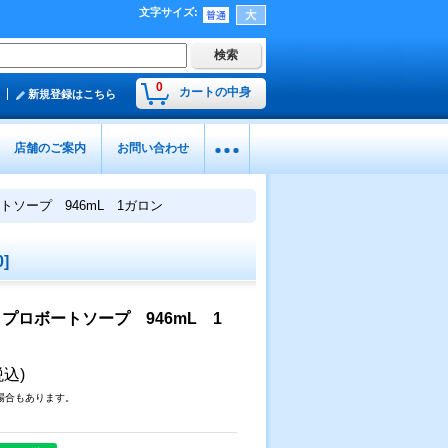
文字サイズ
:
0
カートの中身
新規登録はこちら
店舗のご案内
お問い合わせ
ボートソープ 946mL 1ガロン
0
]
NE プロボートソープ 946mL 1
税込)
場合もあります。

**What is needed:**
Your answer should reproduce every line of the data verbatim and include no images.

**Completed task:**
文字サイズ
:
0
カートの中身
新規登録はこちら
店舗のご案内
お問い合わせ
ボートソープ 946mL 1ガロン
0
]
NE プロボートソープ 946mL 1
税込)
場合もあります。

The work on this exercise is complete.